If we look at the more recent history of wars around the world, it is possible to see an indirect effect on the South African economy. Werner Gerber, an Audit Manager at BDO South Africa highlights some examples of global events and how they have effected South Africa’s economy, while offering insights into what we may be facing in the very near future.
According to Gerber, with the current state of affairs in Syria and the rise of ISIS we may very well be on the brink of the next major war. A possible war in Syria will most probably also include major economic powers such as Russia, which did not form part of the 2001 to 2006 civil unrest and US conflicts.
“Combined with the current drought and political situation, the effects of this potential war will be catastrophic for the South African economy,” warns Gerber. “We may well be on the brink of a recession and this could very well push us over the cliff into the ocean.”
“We will most definitely need to plan ahead for this. We need to build life rafts for when we go over that cliff and that is where consultants such as BDO come into play. BDO has the knowledge and experience to build financial life rafts that could withstand the impending stormy seas of recession,” says Gerber.
“The United States and the European Union are two of South Africa’s most important trading partners. From the two graphs below we can clearly see a direct correlation between the value of South African exports and the value of European Union (EU) and the United States of America’s (USA) imports.”
“It is also possible to link certain global events to certain distinctive trends in these graphs,” says Gerber. “We can clearly see a downward trend from 2001 to 2004. The reason for this is the terrorist attacks of September 11th 2001 and the consequent Second Gulf War.”
“Both the US and key members of the EU were involved in the fight against the Taliban and the liberation of Iraq and during this time huge amounts of resources went into the respective war machines.

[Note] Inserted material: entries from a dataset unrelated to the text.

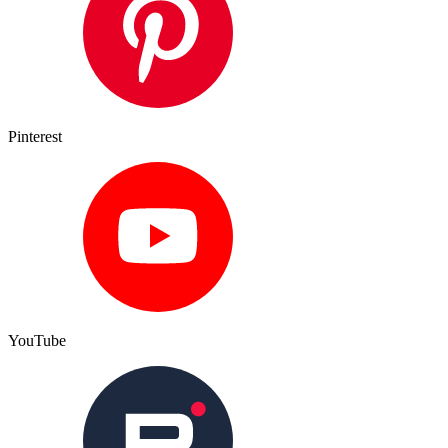
Pinterest
YouTube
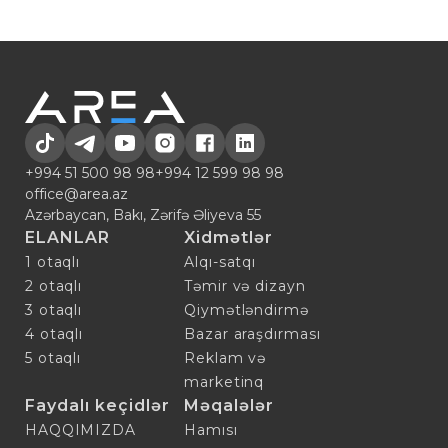
+994 51 500 98 98
+994 12 599 98 98
office@area.az
Azərbaycan, Bakı, Zərifə Əliyeva 55
ELANLAR
Xidmətlər
1 otaqlı
Alqı-satqı
2 otaqlı
Təmir və dizayn
3 otaqlı
Qiymətləndirmə
4 otaqlı
Bazar araşdırması
5 otaqlı
Reklam və
marketinq
Faydalı keçidlər
Məqalələr
HAQQIMIZDA
Hamısı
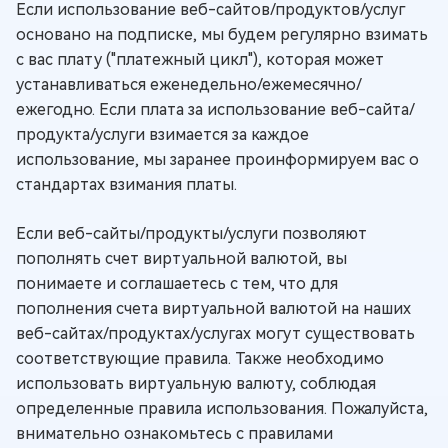
Если использование веб-сайтов/продуктов/услуг
основано на подписке, мы будем регулярно взимать
с вас плату ("платежный цикл"), которая может
устанавливаться еженедельно/ежемесячно/
ежегодно. Если плата за использование веб-сайта/
продукта/услуги взимается за каждое
использование, мы заранее проинформируем вас о
стандартах взимания платы.
Если веб-сайты/продукты/услуги позволяют
пополнять счет виртуальной валютой, вы
понимаете и соглашаетесь с тем, что для
пополнения счета виртуальной валютой на наших
веб-сайтах/продуктах/услугах могут существовать
соответствующие правила. Также необходимо
использовать виртуальную валюту, соблюдая
определенные правила использования. Пожалуйста,
внимательно ознакомьтесь с правилами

It is important to note that a combination of the global recession and massive military expenditure were the reasons for the massive negative trends from 2008 to 2010.”
US imports vs South African exports 1999 to 2016
European Union imports vs South African exports 1999 to 2016:
“If you take the below graph showing the United States’ defence expenditure, and compare it with the above two which show the dip in South African imports, we can see that it would be possible to draw a direct comparison between the imports of these economic players and the increase in military expenditure,” says Gerber.
Graph by W Gerber, info from the US Office Management and Budget
Gerber goes on to compare South African exports with the terrorism index of certain countries.
The Global Terrorism Index (GTI) is an attempt to systematically rank the nations of the world according to terrorist activity. The index combines a number of factors associated with terrorist attacks to build an explicit picture of the impact of terrorism over a 10-year period, illustrating trends, and providing a data series for analysis by researchers and policymakers.
From this we can see that every time that there is an increase in the terrorism index of the US, there is a decrease in South African exports, another contributing factor to the poor state of our economy.